At the end of the day, in a country where 63 million people slip back into poverty due to catastrophic healthcare costs, it is hard not to see the logic of legally mandating health as a right, and thereby empowering the citizen to hold the state accountable for it.
But all said and done, making health a right is no longer such a big deal. Even the World Health Organization (WHO), which is not exactly a champion of socialist values, has been batting aggressively for universal health care. In fact, the whole NPH 2015 document seems to have been inspired by the WHO’s report on health system financing, which calls for an insurance-centric (pooling together of funds via compulsory prepayment) universal healthcare programme. The US‘ Obamacare is one such model, and one of its many flaws, which has been pointed out by its critics, is that, in the name of improving efficiency, it inflates costs exponentially, thereby increasing fiscal burdens and sovereign debt, while locking in a steady inflow of funds for the insurance industry, i.e., global finance capital.
The United Kingdom’s National Health Service (NHS) is the other model—the single-payer system—where it is not premium-paying individuals but the government which directly bears everyone’s medical cost through funds raised by wealth taxes and progressive income tax. In this system, everybody is covered automatically from birth to death, for every illness, and healthcare costs are much cheaper and more under control on account of bulk purchasing of drugs, centralized budgeting for hospitals, and so on.
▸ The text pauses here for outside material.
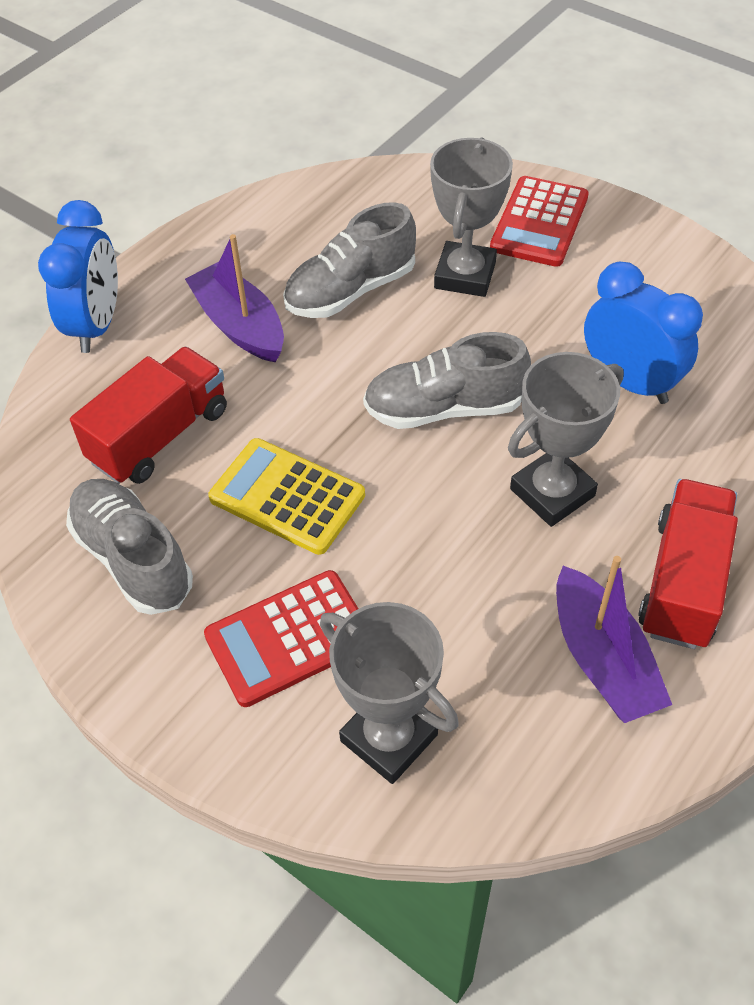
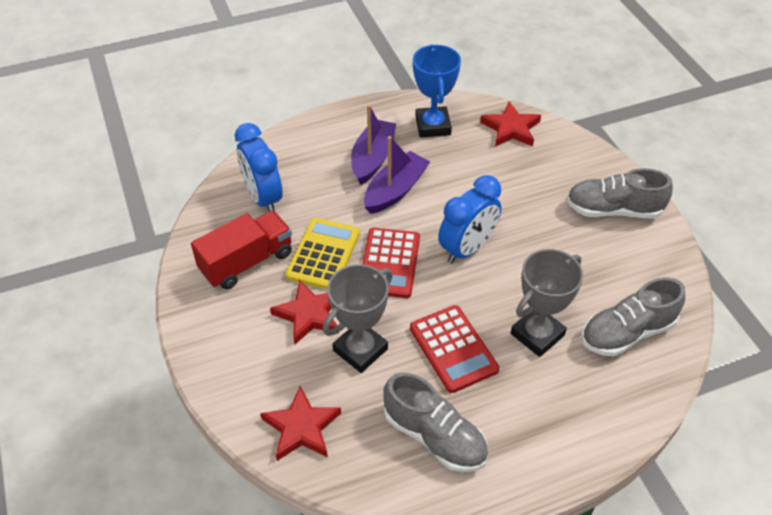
blue trophy: 0 -> 1
grey trophy: 3 -> 2
red star: 0 -> 3
red truck: 2 -> 1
If we are serious about health outcomes, and evidence-based decision-making, there is no debate here—the NHS model wins hands down.
The reason for this detour into a discussion of Obamacare and NHS is that the NPH 2015 is essentially setting the stage for the NDA government’s Universal Health Assurance plan, which will be rolled out, with much fanfare, no doubt, later this year.
The point being that, rather than getting carried away by the symbolism of making health a right, the real focus of public concern and debate ought to be the mode of delivery. Here, the worrying indications are that India might be headed the Obamacare way. This means ballooning health care costs and fiscal nightmares—but also much political goodwill in the short-term for the incumbent regime—before people wake up, too late, to the fact that it is more hype than substance.
In other words, it really doesn’t matter whether or not India makes health a fundamental right—that is not the real debate. For reasons that have less to do with a sudden outburst of welfarist concern for the health of the poor and more to do with the unfolding imperatives global finance capital, universal healthcare is coming to India in any case. So yes, as a symbolic gesture, it is great to make health a justiciable right. But as a citizenry, we would be foolish to let the healthcare debate be hijacked by this non-issue, or remain satisfied by a piece of legislation.